C’était la saison des pluies et Nyahok a traversé plusieurs régions de son pays, a pieds, seule avec ses enfants à la recherche d’un refuge.

Elle s’est retrouvée à la frontière éthiopienne en mars 2017 et vit dans le camp de Gambella depuis. Nyahok a fait tout le trajet en ne pensant qu’à une chose, sauver ses enfants. Ce qui l’avait aidée à garder le cap c’était l’instinct de survie qui la poussait à être toujours en mouvement, tout cela s’est effondré lorsqu’elle a arrêté de courir et qu’elle avait enfin un endroit pour se réfugier. Une fois l’adrénaline et la pression de la fuite retombées, cela a laissé place au traumatisme. « Je n’arrivais plus à dormir, je ne faisais que pleurer la mort de mes parents ; de mon mari et de mon oncle. L’idée du suicide m’a souvent traversé l’esprit. » raconte-elle encore affligée par l’histoire.

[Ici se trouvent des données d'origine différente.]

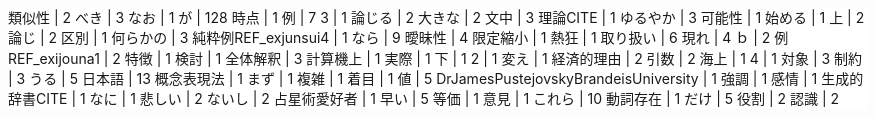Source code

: 類似性 | 2
べき | 3
なお | 1
が | 128
時点 | 1
例 | 7
3 | 1
論じる | 2
大きな | 2
文中 | 3
理論CITE | 1
ゆるやか | 3
可能性 | 1
始める | 1
上 | 2
論じ | 2
区別 | 1
何らかの | 3
純粋例REF_exjunsui4 | 1
なら | 9
曖昧性 | 4
限定縮小 | 1
熱狂 | 1
取り扱い | 6
現れ | 4
ｂ | 2
例REF_exijouna1 | 2
特徴 | 1
検討 | 1
全体解釈 | 3
計算機上 | 1
実際 | 1
下 | 1
2 | 1
変え | 1
経済的理由 | 2
引数 | 2
海上 | 1
4 | 1
対象 | 3
制約 | 3
うる | 5
日本語 | 13
概念表現法 | 1
まず | 1
複雑 | 1
着目 | 1
値 | 5
DrJamesPustejovskyBrandeisUniversity | 1
強調 | 1
感情 | 1
生成的辞書CITE | 1
なに | 1
悲しい | 2
ないし | 2
占星術愛好者 | 1
早い | 5
等価 | 1
意見 | 1
これら | 10
動詞存在 | 1
だけ | 5
役割 | 2
認識 | 2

Nyahok et Nyalat sont arrivées au centre d’Action contre la Faim à Nguenyyiel où elles ont trouvé le soutien de nos équipes qui les ont intégrées aux séances de thérapie groupées et individuelles. Ce qui a sauvé ces femmes a été de se rendre compte qu’elles n’étaient pas seules dans cette épreuve.

 

Soigner les traumatismes pour lutter contre la sous-nutrition

 

Parmi les activités visant à améliorer le bien-être psychologique de ces femmes, Action contre la faim forme des groupes de soutien auprès des mères. C’est un espace où ils peuvent se rencontrer pour parler, chanter, partager leurs expériences et s’informer sur l’allaitement maternel exclusif, l’hygiène et d’autres pratiques de soins qui contribueront à prévenir la malnutrition. Au cours de ces séances, Mary, l’assistante psychosociale du centre, insiste sur la transmission d’un message clé : « Tant qu’il y a de la vie, il y a de l’espoir ».

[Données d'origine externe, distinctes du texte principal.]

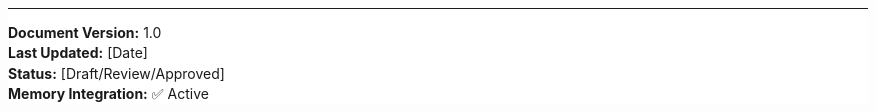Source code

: 
---

**Document Version:** 1.0  
**Last Updated:** [Date]  
**Status:** [Draft/Review/Approved]  
**Memory Integration:** ✅ Active 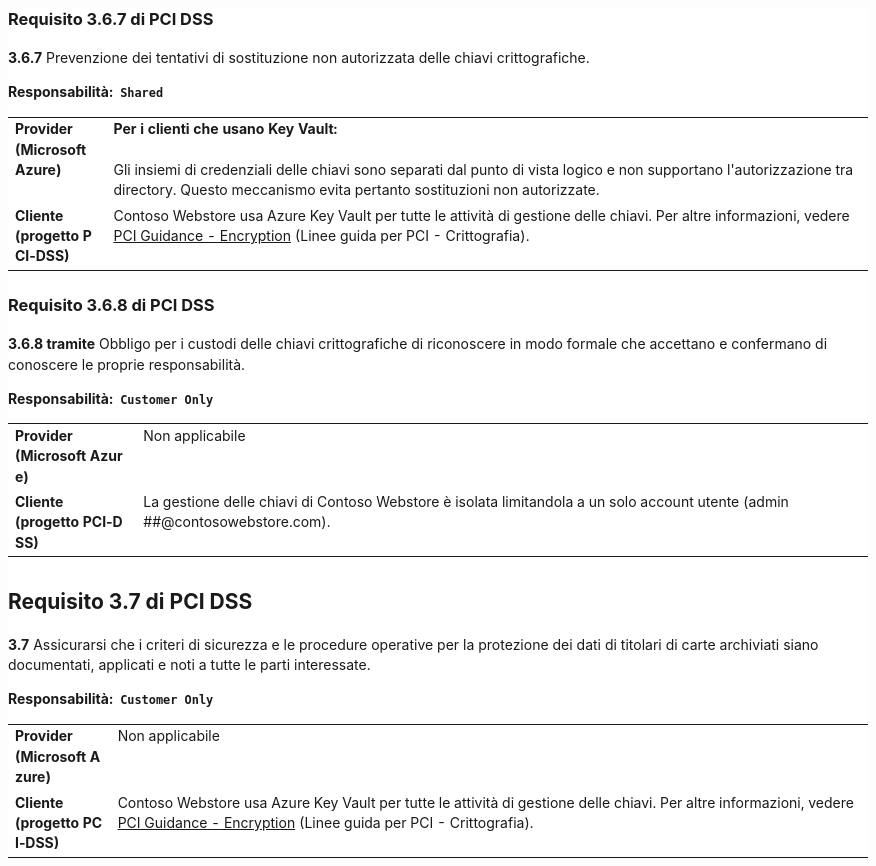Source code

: 

### <a name="pci-dss-requirement-367"></a>Requisito 3.6.7 di PCI DSS

**3.6.7** Prevenzione dei tentativi di sostituzione non autorizzata delle chiavi crittografiche.

**Responsabilità:&nbsp;&nbsp;`Shared`**

|||
|---|---|
| **Provider<br />(Microsoft&nbsp;Azure)** | **Per i clienti che usano Key Vault:**<br /><br />Gli insiemi di credenziali delle chiavi sono separati dal punto di vista logico e non supportano l'autorizzazione tra directory. Questo meccanismo evita pertanto sostituzioni non autorizzate. |
| **Cliente<br />(progetto&nbsp;PCI&#8209;DSS)** | Contoso Webstore usa Azure Key Vault per tutte le attività di gestione delle chiavi. Per altre informazioni, vedere [PCI Guidance - Encryption](payment-processing-blueprint.md#encryption-and-secrets-management) (Linee guida per PCI - Crittografia).|



### <a name="pci-dss-requirement-368"></a>Requisito 3.6.8 di PCI DSS

**3.6.8 tramite** Obbligo per i custodi delle chiavi crittografiche di riconoscere in modo formale che accettano e confermano di conoscere le proprie responsabilità.

**Responsabilità:&nbsp;&nbsp;`Customer Only`**

|||
|---|---|
| **Provider<br />(Microsoft&nbsp;Azure)** | Non applicabile |
| **Cliente<br />(progetto&nbsp;PCI&#8209;DSS)** | La gestione delle chiavi di Contoso Webstore è isolata limitandola a un solo account utente (admin ##@contosowebstore.com).|



## <a name="pci-dss-requirement-37"></a>Requisito 3.7 di PCI DSS

**3.7** Assicurarsi che i criteri di sicurezza e le procedure operative per la protezione dei dati di titolari di carte archiviati siano documentati, applicati e noti a tutte le parti interessate.

**Responsabilità:&nbsp;&nbsp;`Customer Only`**

|||
|---|---|
| **Provider<br />(Microsoft&nbsp;Azure)** | Non applicabile |
| **Cliente<br />(progetto&nbsp;PCI&#8209;DSS)** | Contoso Webstore usa Azure Key Vault per tutte le attività di gestione delle chiavi. Per altre informazioni, vedere [PCI Guidance - Encryption](payment-processing-blueprint.md#encryption-and-secrets-management) (Linee guida per PCI - Crittografia).|




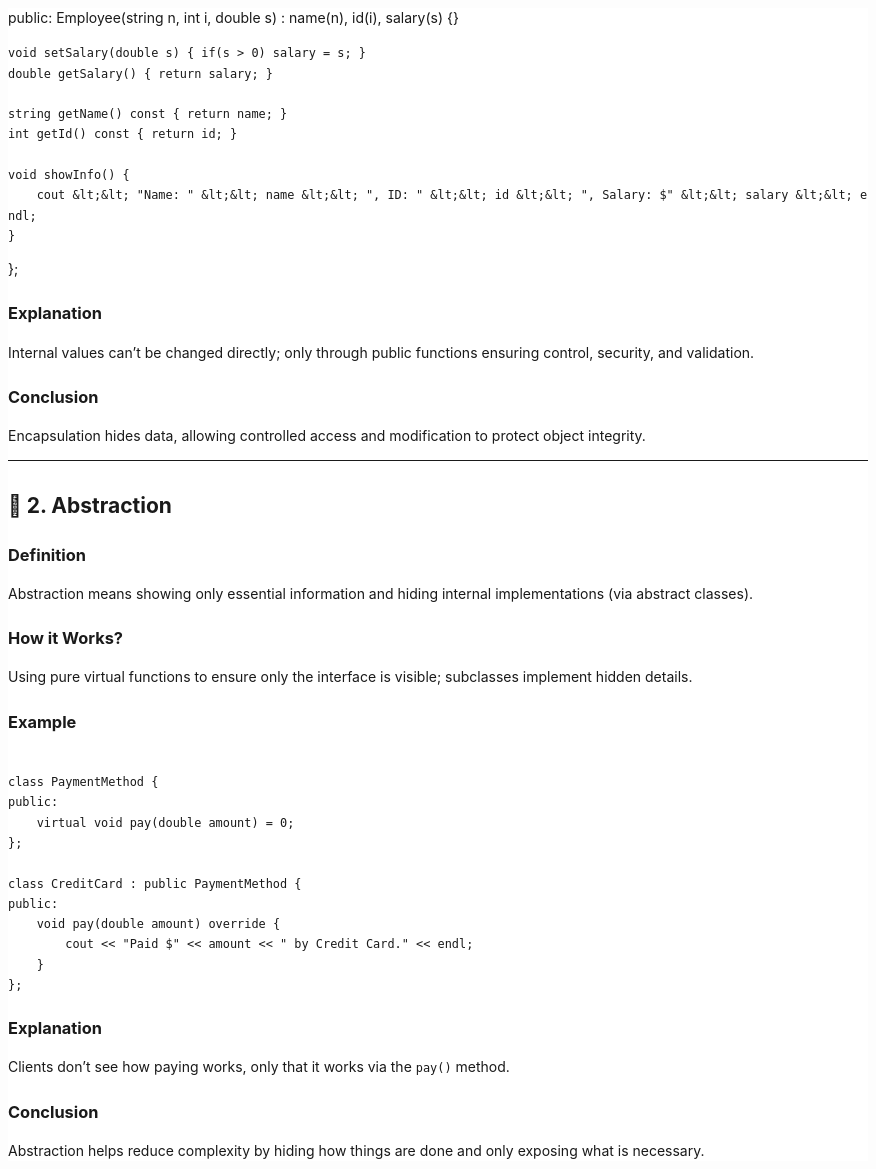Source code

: public:
    Employee(string n, int i, double s) : name(n), id(i), salary(s) {}

    void setSalary(double s) { if(s > 0) salary = s; }
    double getSalary() { return salary; }

    string getName() const { return name; }
    int getId() const { return id; }

    void showInfo() {
        cout &lt;&lt; "Name: " &lt;&lt; name &lt;&lt; ", ID: " &lt;&lt; id &lt;&lt; ", Salary: $" &lt;&lt; salary &lt;&lt; endl;
    }
};
</code></pre>

<h3>Explanation</h3>
<p>Internal values can’t be changed directly; only through public functions ensuring control, security, and validation.</p>

<h3>Conclusion</h3>
<p>Encapsulation hides data, allowing controlled access and modification to protect object integrity.</p>

<hr/>

<h2>🎩 2. Abstraction</h2>

<h3>Definition</h3>
<p>Abstraction means showing only essential information and hiding internal implementations (via abstract classes).</p>

<h3>How it Works?</h3>
<p>Using pure virtual functions to ensure only the interface is visible; subclasses implement hidden details.</p>

<h3>Example</h3>

<pre><code class="language-cpp">
class PaymentMethod {
public:
    virtual void pay(double amount) = 0;
};

class CreditCard : public PaymentMethod {
public:
    void pay(double amount) override {
        cout &lt;&lt; "Paid $" &lt;&lt; amount &lt;&lt; " by Credit Card." &lt;&lt; endl;
    }
};
</code></pre>

<h3>Explanation</h3>
<p>Clients don’t see how paying works, only that it works via the <code>pay()</code> method.</p>

<h3>Conclusion</h3>
<p>Abstraction helps reduce complexity by hiding how things are done and only exposing what is necessary.</p>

Soutien psychologique aux mères réfugiées ©Lys Arango pour Action contre la Faim

Nyahok l’a compris rapidement car elle dit que dès le jour où elle est entrée dans le programme, elle a réalisé qu’elle n’était pas seule : « Action contre la faim m’a ouvert les yeux ». Elle est aujourd’hui la meilleure ambassadrice de la réussite car en partageant son histoire avec d’autres femmes, elle parvient à les motiver à aller de l’avant. De plus, la communauté des réfugiés est devenue sa nouvelle famille. Nyahok avait peu de contacts avec les autres femmes avant mais maintenant elle estime que « votre voisine peut vous traiter comme une sœur : si vous tombez malade la nuit, elle peut vous rendre visite et si vous avez de mauvaises pensées, elle peut vous changer les idées. »

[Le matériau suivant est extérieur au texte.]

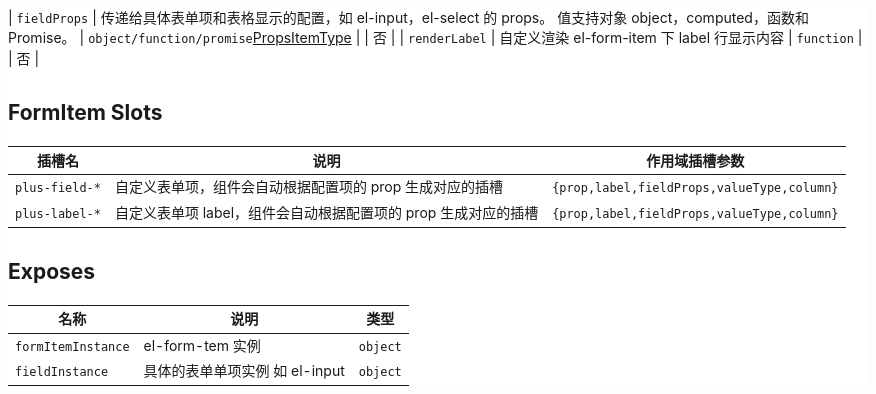 | `fieldProps`            | 传递给具体表单项和表格显示的配置，如 el-input，el-select 的 props。 值支持对象 object，computed，函数和 Promise。 | `object/function/promise`[PropsItemType](/components/type.html#propsitemtype)                                              |        | 否       |
| `renderLabel`           | 自定义渲染 el-form-item 下 label 行显示内容                                                                       | `function` <docs-tip content='(label: any, data:{ row: object; index: number; column: PlusColumn}) =>  VNode '></docs-tip> |        | 否       |

## FormItem Slots

| 插槽名         | 说明                                                           | 作用域插槽参数                             |
| -------------- | -------------------------------------------------------------- | ------------------------------------------ |
| `plus-field-*` | 自定义表单项，组件会自动根据配置项的 prop 生成对应的插槽       | `{prop,label,fieldProps,valueType,column}` |
| `plus-label-*` | 自定义表单项 label，组件会自动根据配置项的 prop 生成对应的插槽 | `{prop,label,fieldProps,valueType,column}` |

## Exposes

| 名称               | 说明                           | 类型                                                                     |
| ------------------ | ------------------------------ | ------------------------------------------------------------------------ |
| `formItemInstance` | el-form-tem 实例               | `object` <docs-tip content='InstanceType<typeof ElFormItem>'></docs-tip> |
| `fieldInstance`    | 具体的表单单项实例 如 el-input | `object`                                                                 |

Pour sa part Nyalat assure qu’elle a aussi vécu cette transformation : « Maintenant je sais que je ne suis pas la seule à avoir perdu mon mari, l’important c’est d’aller de l’avant et sortir mes enfants de cette situation. » Elle reprend son souffle avant d’affirmer : « je peux commencer une nouvelle vie. »

 

Notre combat contre la sous-nutrition serait en vain sans un soutien en santé mentale. Les troubles psychologiques, le stress, la peur qui découlent de la fuite ou d’expériences traumatisantes sont très présent au sein de populations de réfugiés et de déplacés. Les personnes fuyant des guerres sont trop exposées à ce type de blessures psychiques et le soutien que nous fournissons même s’il est essentiel est trop manque de financements.

Encore aujourd’hui, des tabous sur la santé mentale, sur le fait de voir une psychologue ou psychiatre sont encore très encrés dans beaucoup de sociétés. A travers nos programmes et en organisant des groupes de mères et de pères pour libérer la parole nous visons à briser ce tabou afin de mieux répondre aux besoins des personnes affectées.